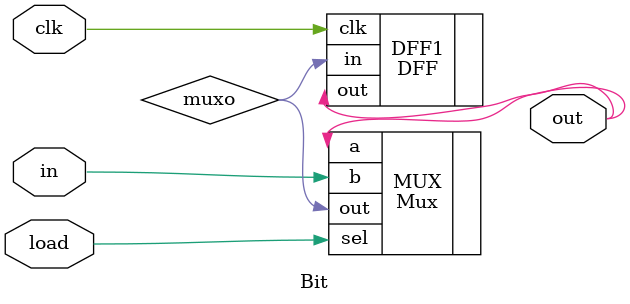
<source format=v>
/**
 * 1-bit register:
 * If load[t] == 1 then out[t+1] = in[t]
 *    else out does not change (out[t+1] = out[t])
 */
`include "Mux.v"
`include "DFF.v"
`default_nettype none
module Bit(
	input wire clk,
	input wire in,
	input wire load,
	output wire out
);

// your implementation comes here:
  
    // Mux(a=muxb, b=in, sel=load, out=muxo);
    // DFF(in=muxo, out=out, out=muxb);
    // reg muxb;
    wire muxo;
    Mux MUX(.a(out),.b(in),.sel(load),.out(muxo));
	DFF DFF1(.clk(clk),.in(muxo),.out(out));

endmodule

</source>
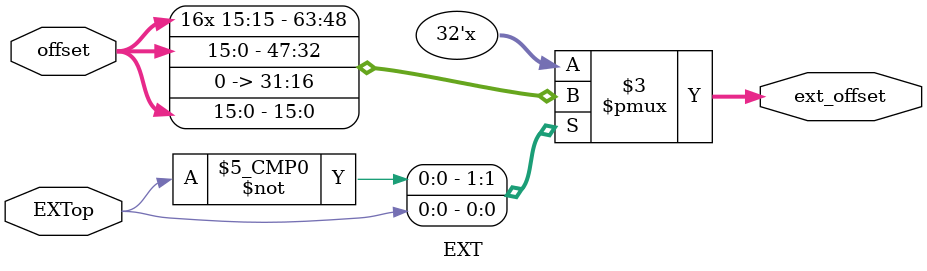
<source format=v>
`timescale 1ns / 1ps
module EXT(
    input [15:0] offset,
    input  EXTop,
    output reg [31:0] ext_offset
    );
	initial 
		begin
			ext_offset=32'b0;
		end
    always@(*)
        begin
            case(EXTop)
                1'b0:ext_offset={{16{offset[15]}},offset};
                1'b1:ext_offset={16'b0,offset};
                default:ext_offset=32'b0;
            endcase
        end

endmodule


</source>
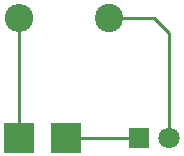
<source format=gbl>
G04 #@! TF.FileFunction,Copper,L2,Bot,Signal*
%FSLAX46Y46*%
G04 Gerber Fmt 4.6, Leading zero omitted, Abs format (unit mm)*
G04 Created by KiCad (PCBNEW 4.0.7) date 07/26/19 18:51:32*
%MOMM*%
%LPD*%
G01*
G04 APERTURE LIST*
%ADD10C,0.100000*%
%ADD11R,2.500000X2.500000*%
%ADD12R,1.800000X1.800000*%
%ADD13C,1.800000*%
%ADD14C,2.400000*%
%ADD15O,2.400000X2.400000*%
%ADD16C,0.250000*%
G04 APERTURE END LIST*
D10*
D11*
X151260000Y-115570000D03*
X147320000Y-115570000D03*
D12*
X157480000Y-115570000D03*
D13*
X160020000Y-115570000D03*
D14*
X154940000Y-105410000D03*
D15*
X147320000Y-105410000D03*
D16*
X157480000Y-115570000D02*
X151260000Y-115570000D01*
X147320000Y-115570000D02*
X147320000Y-105410000D01*
X154940000Y-105410000D02*
X158750000Y-105410000D01*
X160020000Y-106680000D02*
X160020000Y-115570000D01*
X158750000Y-105410000D02*
X160020000Y-106680000D01*
M02*

</source>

----

**WRITTEN TASK**
Write out the entries above verbatim; the pictures do not belong in your copy.

**SOLUTION TO THE EXERCISE**
<source format=v>
/**
 * 1-bit register:
 * If load[t] == 1 then out[t+1] = in[t]
 *    else out does not change (out[t+1] = out[t])
 */
`include "Mux.v"
`include "DFF.v"
`default_nettype none
module Bit(
	input wire clk,
	input wire in,
	input wire load,
	output wire out
);

// your implementation comes here:
  
    // Mux(a=muxb, b=in, sel=load, out=muxo);
    // DFF(in=muxo, out=out, out=muxb);
    // reg muxb;
    wire muxo;
    Mux MUX(.a(out),.b(in),.sel(load),.out(muxo));
	DFF DFF1(.clk(clk),.in(muxo),.out(out));

endmodule

</source>
<source format=v>
`timescale 1ns / 1ps
module EXT(
    input [15:0] offset,
    input  EXTop,
    output reg [31:0] ext_offset
    );
	initial 
		begin
			ext_offset=32'b0;
		end
    always@(*)
        begin
            case(EXTop)
                1'b0:ext_offset={{16{offset[15]}},offset};
                1'b1:ext_offset={16'b0,offset};
                default:ext_offset=32'b0;
            endcase
        end

endmodule


</source>
<source format=gbl>
G04 #@! TF.FileFunction,Copper,L2,Bot,Signal*
%FSLAX46Y46*%
G04 Gerber Fmt 4.6, Leading zero omitted, Abs format (unit mm)*
G04 Created by KiCad (PCBNEW 4.0.7) date 07/26/19 18:51:32*
%MOMM*%
%LPD*%
G01*
G04 APERTURE LIST*
%ADD10C,0.100000*%
%ADD11R,2.500000X2.500000*%
%ADD12R,1.800000X1.800000*%
%ADD13C,1.800000*%
%ADD14C,2.400000*%
%ADD15O,2.400000X2.400000*%
%ADD16C,0.250000*%
G04 APERTURE END LIST*
D10*
D11*
X151260000Y-115570000D03*
X147320000Y-115570000D03*
D12*
X157480000Y-115570000D03*
D13*
X160020000Y-115570000D03*
D14*
X154940000Y-105410000D03*
D15*
X147320000Y-105410000D03*
D16*
X157480000Y-115570000D02*
X151260000Y-115570000D01*
X147320000Y-115570000D02*
X147320000Y-105410000D01*
X154940000Y-105410000D02*
X158750000Y-105410000D01*
X160020000Y-106680000D02*
X160020000Y-115570000D01*
X158750000Y-105410000D02*
X160020000Y-106680000D01*
M02*

</source>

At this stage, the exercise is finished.